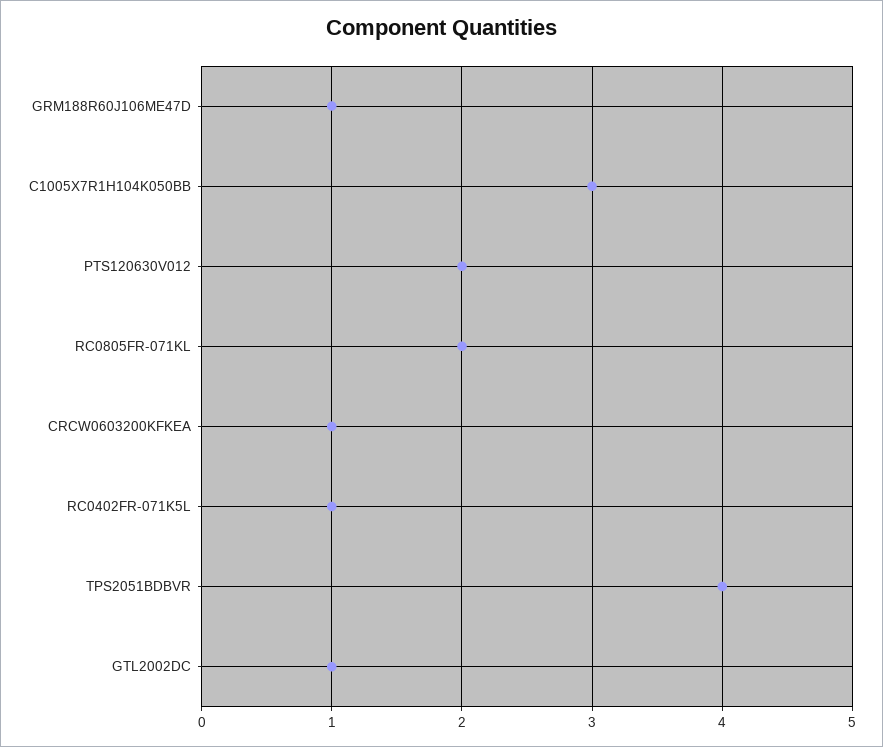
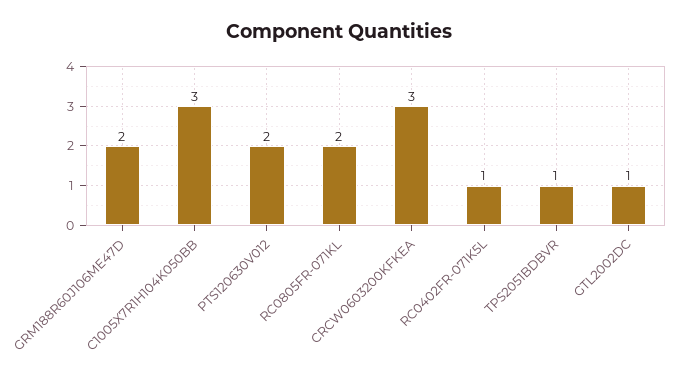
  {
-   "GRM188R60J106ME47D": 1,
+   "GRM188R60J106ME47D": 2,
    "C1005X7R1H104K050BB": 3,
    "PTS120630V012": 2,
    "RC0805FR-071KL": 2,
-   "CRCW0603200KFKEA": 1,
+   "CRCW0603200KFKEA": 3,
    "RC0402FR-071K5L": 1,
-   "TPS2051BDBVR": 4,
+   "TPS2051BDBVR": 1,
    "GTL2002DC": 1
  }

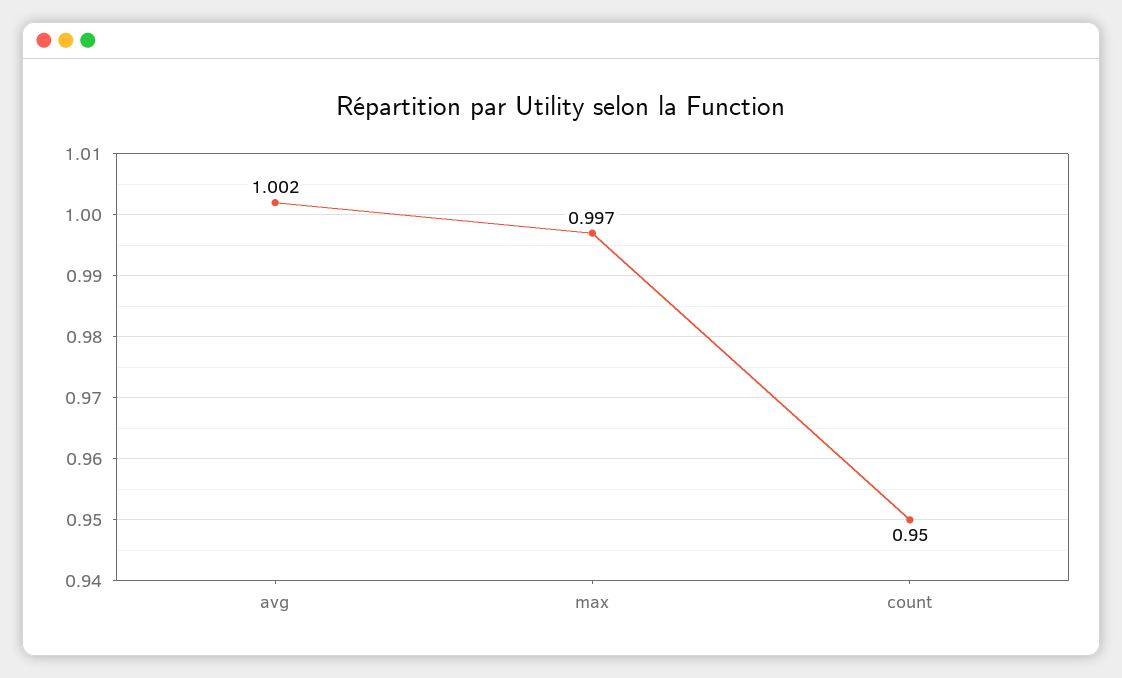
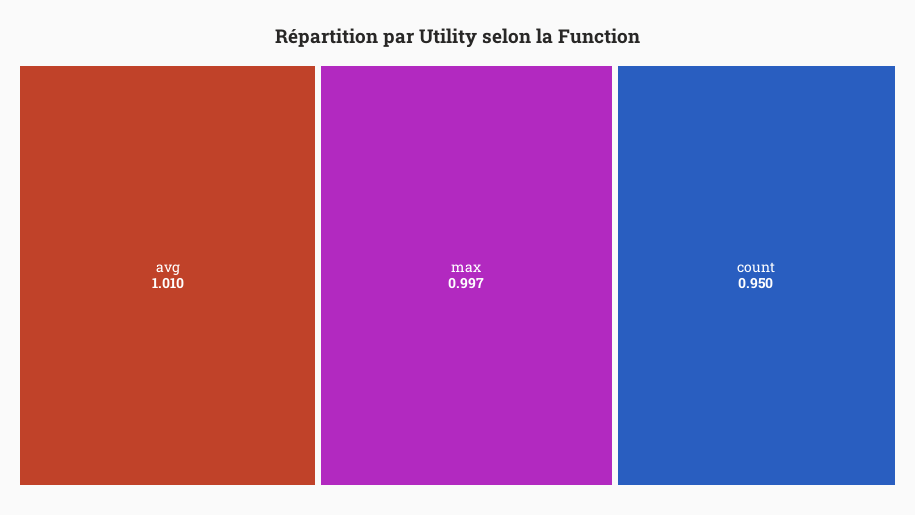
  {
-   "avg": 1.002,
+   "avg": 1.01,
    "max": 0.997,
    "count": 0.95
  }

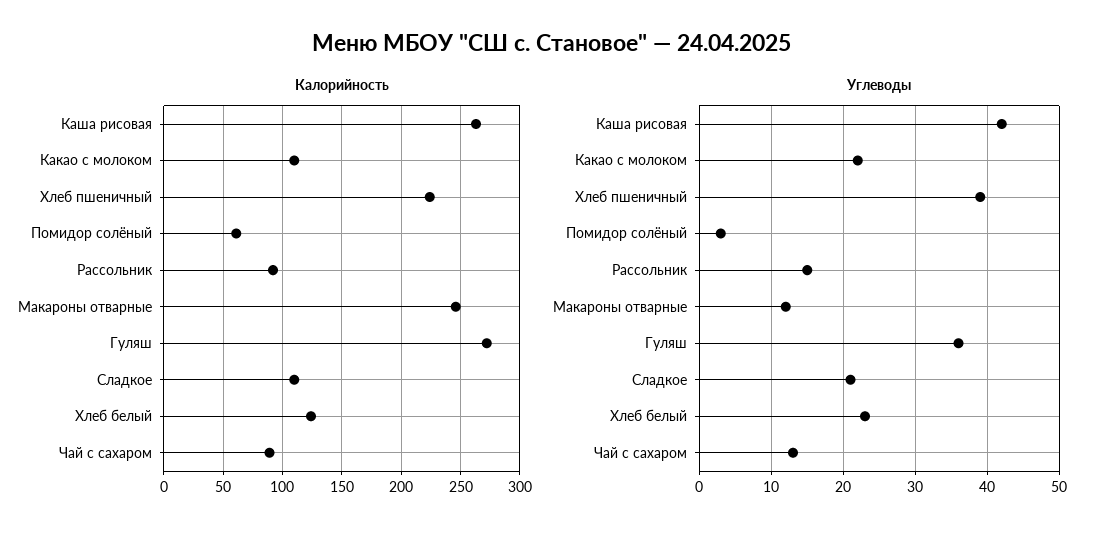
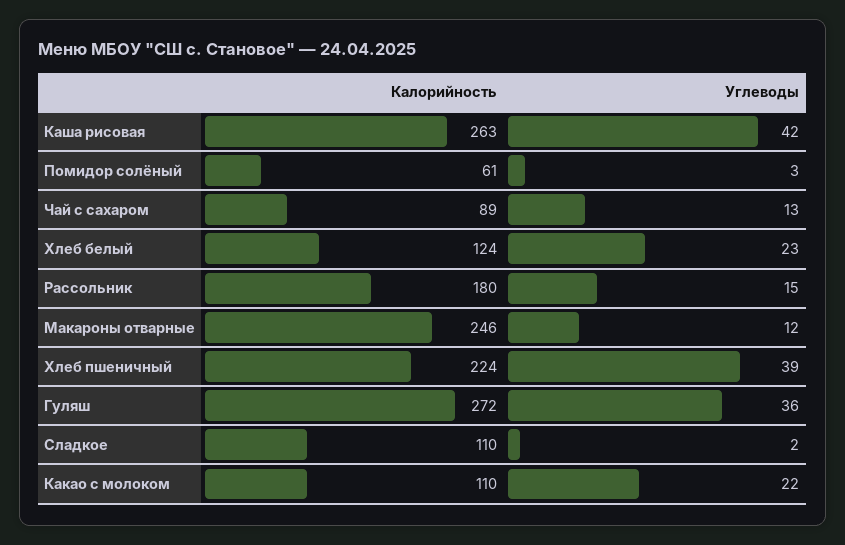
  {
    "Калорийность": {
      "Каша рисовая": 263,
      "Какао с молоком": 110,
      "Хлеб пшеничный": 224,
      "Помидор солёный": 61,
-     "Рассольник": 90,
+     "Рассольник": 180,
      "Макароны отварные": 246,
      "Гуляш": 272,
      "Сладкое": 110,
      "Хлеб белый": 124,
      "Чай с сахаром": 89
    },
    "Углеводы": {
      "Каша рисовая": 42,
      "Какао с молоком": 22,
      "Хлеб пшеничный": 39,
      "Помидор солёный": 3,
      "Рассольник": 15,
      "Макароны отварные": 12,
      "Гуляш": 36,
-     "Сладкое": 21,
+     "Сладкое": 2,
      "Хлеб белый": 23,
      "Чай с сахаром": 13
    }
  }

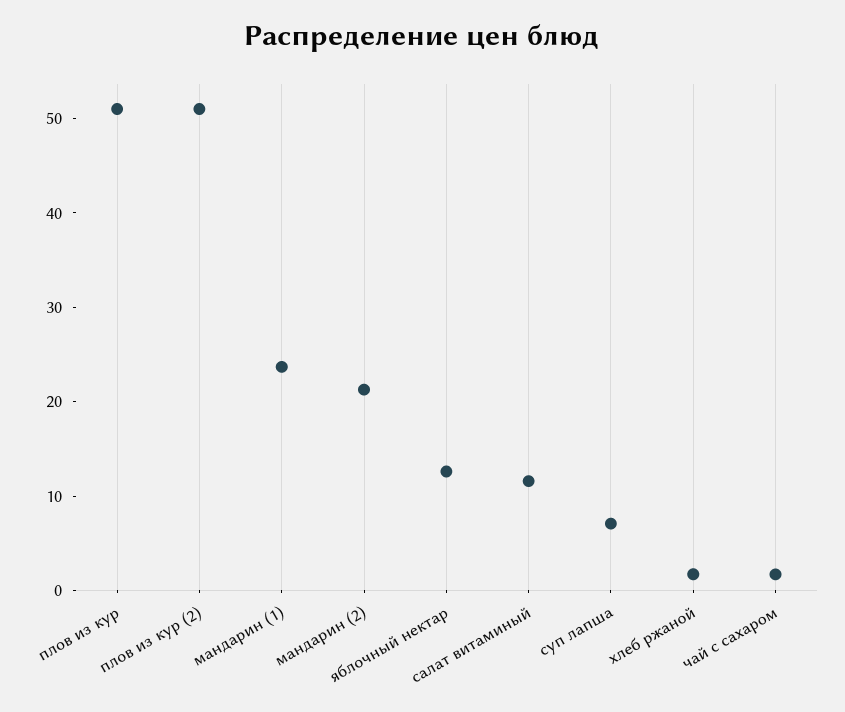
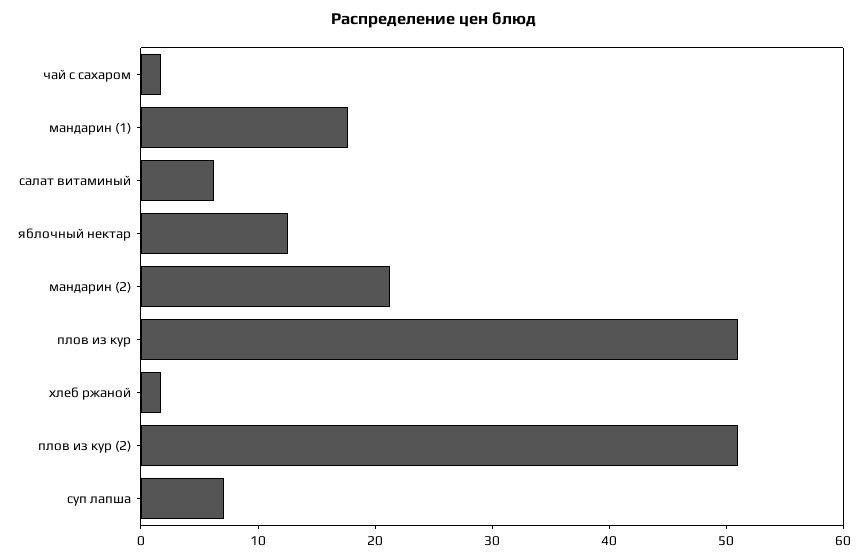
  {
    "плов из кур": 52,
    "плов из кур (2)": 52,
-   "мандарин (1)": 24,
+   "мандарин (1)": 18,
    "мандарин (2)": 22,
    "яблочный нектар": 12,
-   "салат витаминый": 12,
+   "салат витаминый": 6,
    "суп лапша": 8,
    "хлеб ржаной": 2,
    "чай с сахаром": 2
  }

====

> **EXERCISE INSTRUCTIONS**
Return solely the count of lines in the data above in which the word "салат" occurs.

> **SOLUTION TO THIS TASK**
2